Ref. makedown: https://github.com/tzador/makedown. Thanks for the idea! :)
https://github.com/coezbek/baker
I call this a Project-Setup-as-Code tool.
Supports backticks for shell and triple backticks for executing Ruby code.
If blocks are successfully executed they are marked as done (using markdown [x] checkboxes). So you can incrementally run a file without executing stuff twice.
chatgpt -m "I'm feeling lucky" | sudo bash
Org mode is stellar at that "code in document" tangling, but I'll be honest that I loathe the M-| behavior in emacs since, unlike its vim friend, it puts the output in a separate buffer, placing the burden upon me to copy/cut it back into the source buffer
If you like this, another similar tool, though one specifically geared towards builds, is xc.
```sh name="build" deps=["install"]
npm run build
```
This would be displayed just fine in github, as it is valid gfm.
1: https://github.com/stateful/runme#runme-runs-markdown-- (Apache 2, golang)
I wondered why Runme wasn't already mentioned but it seems the comment got nested under a dead thread https://news.ycombinator.com/item?id=41955834
In some of my projects I have little snippets of cli commands in the main README.
When I open the project in JetBrains IDE and I open the README of my project there, I can click on each code block to run it.
This way I can for example start up dependencies like say a little python3 web server to serve static files from one of the subdirs, simply by clicking on it in the readme.

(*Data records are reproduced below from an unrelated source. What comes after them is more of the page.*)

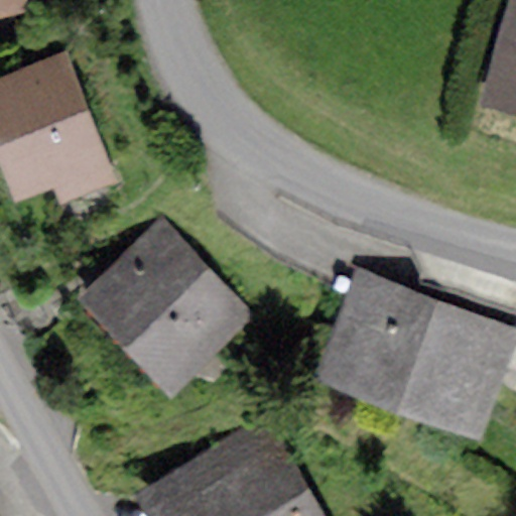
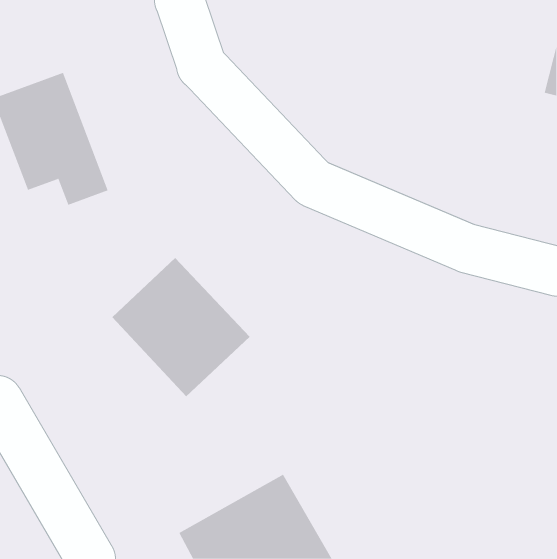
building: [338,284,497,407] -> none

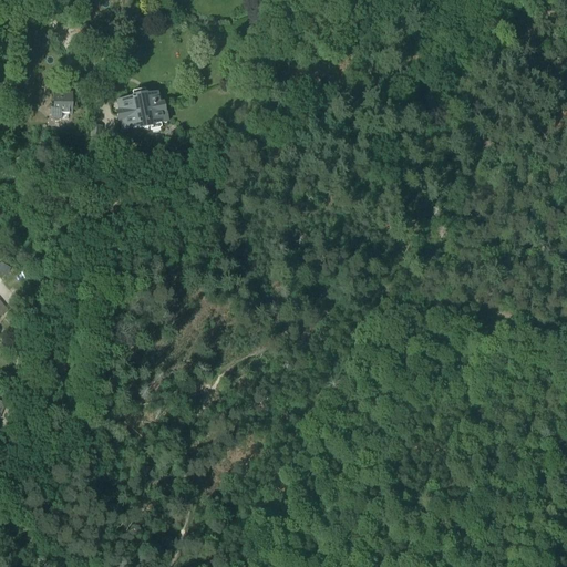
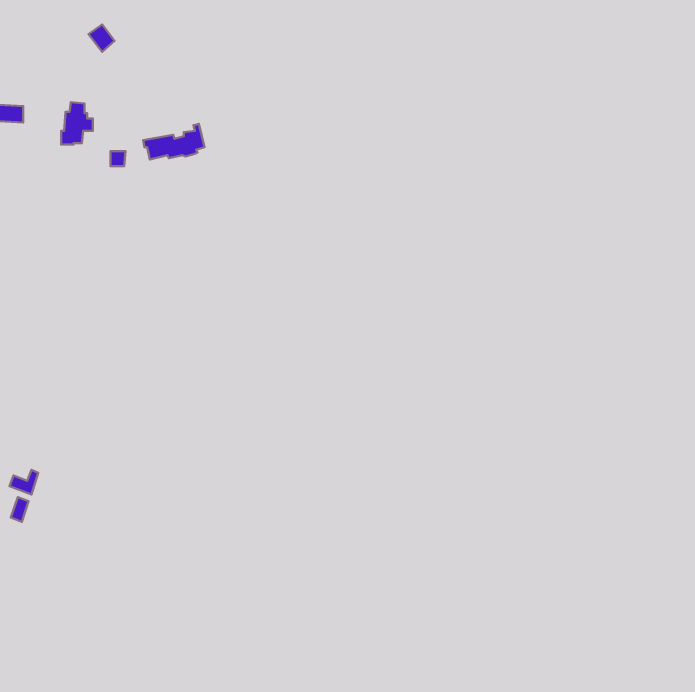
building: [115,87,162,114] -> none

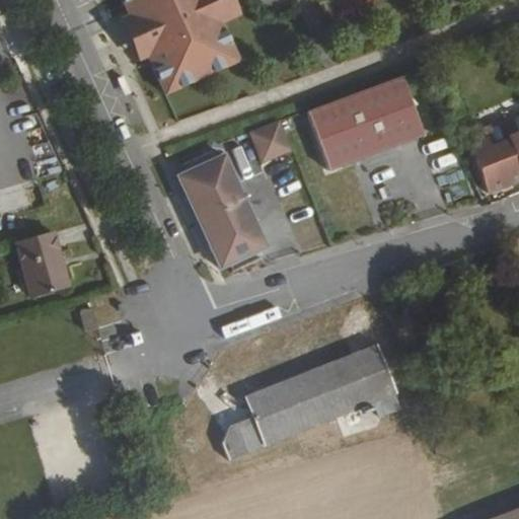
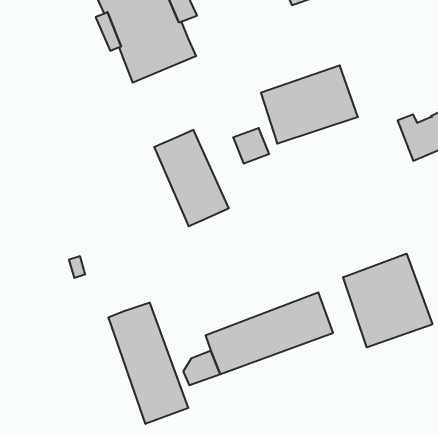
building: [251,119,294,160] -> [233,128,269,163]
building: [16,234,69,297] -> none
building: none -> [343,254,432,347]
building: none -> [108,303,188,424]

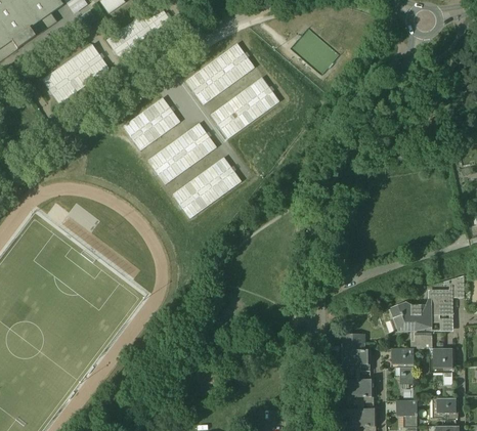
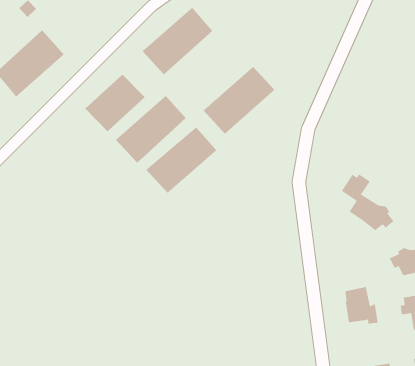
building: [209,77,280,137] -> [203,66,275,134]
building: none -> [341,173,394,231]
building: [340,379,373,402] -> none

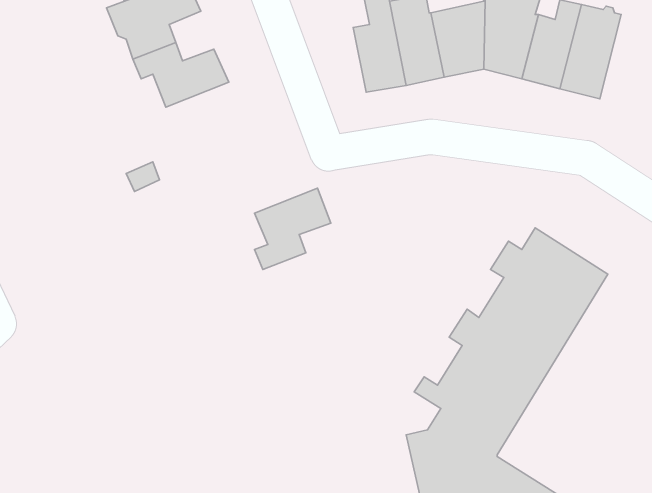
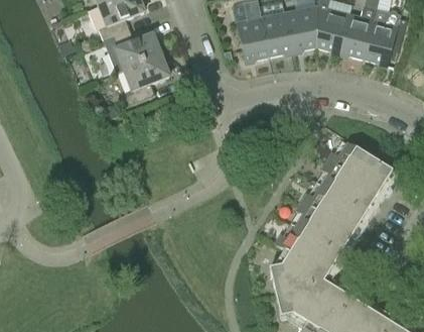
building: [255,188,331,269] -> [124,54,170,104]

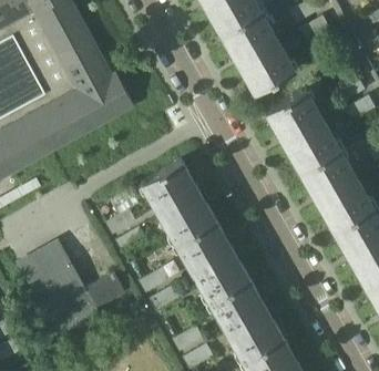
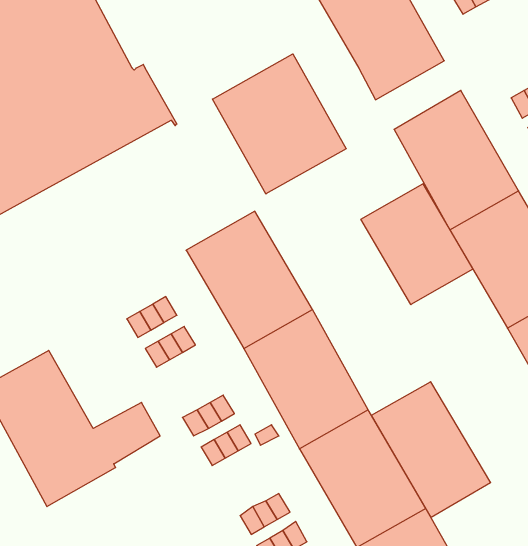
building: none -> [212,54,346,194]
building: none -> [361,184,473,305]
building: none -> [372,382,491,518]

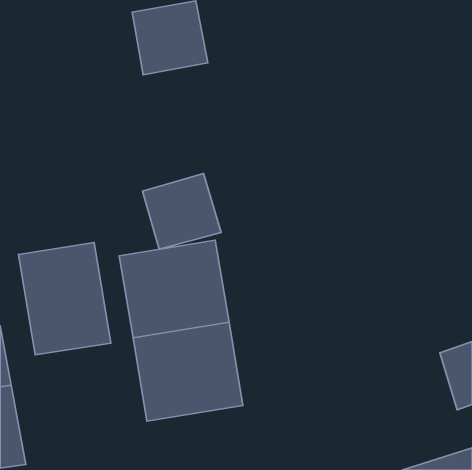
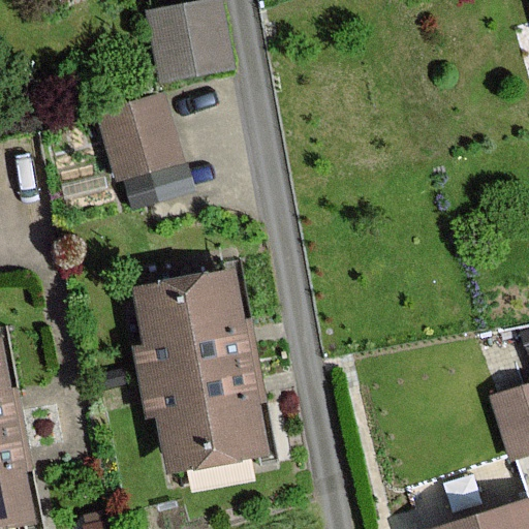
building: [143,174,221,249] -> [94,94,182,179]
building: [19,243,111,355] -> none

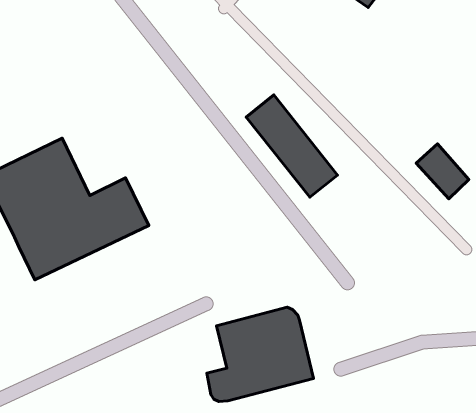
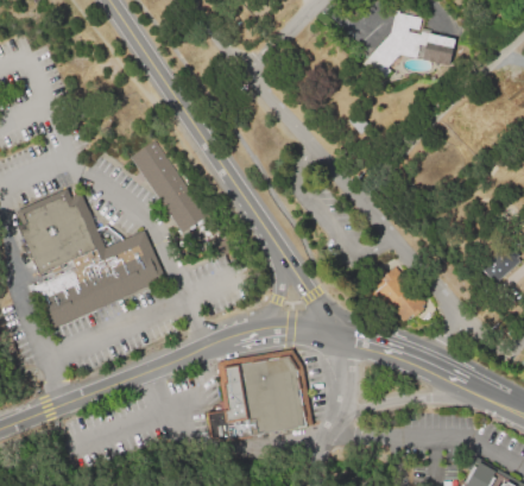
building: [246,95,337,197] -> [128,139,210,238]
building: [416,144,469,199] -> [377,267,425,320]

Instead of copy-pasting from the readme, and even instead of Ctrl+R in a terminal window and finding the correct commands for a project from history.
It almost reminds me a little bit of Plan9 and their Acme editor, where they were blurring the lines between text and commands. In Acme you can type a piece of text and then middle-button click I think it was to run the text as a command. Having executable blocks of code interspersed in a markdown document feels a little bit like that although in a different, more limited manner.
It was like a super rudimentary Jupyter Notebook system of my own making.
Eventually I switched away from my own run-and-insert system.
We could expect failure conditions or assert correct outcomes.
It could become a little library of examples that change over time, as the software changes, granting us peace of mind that everything still works.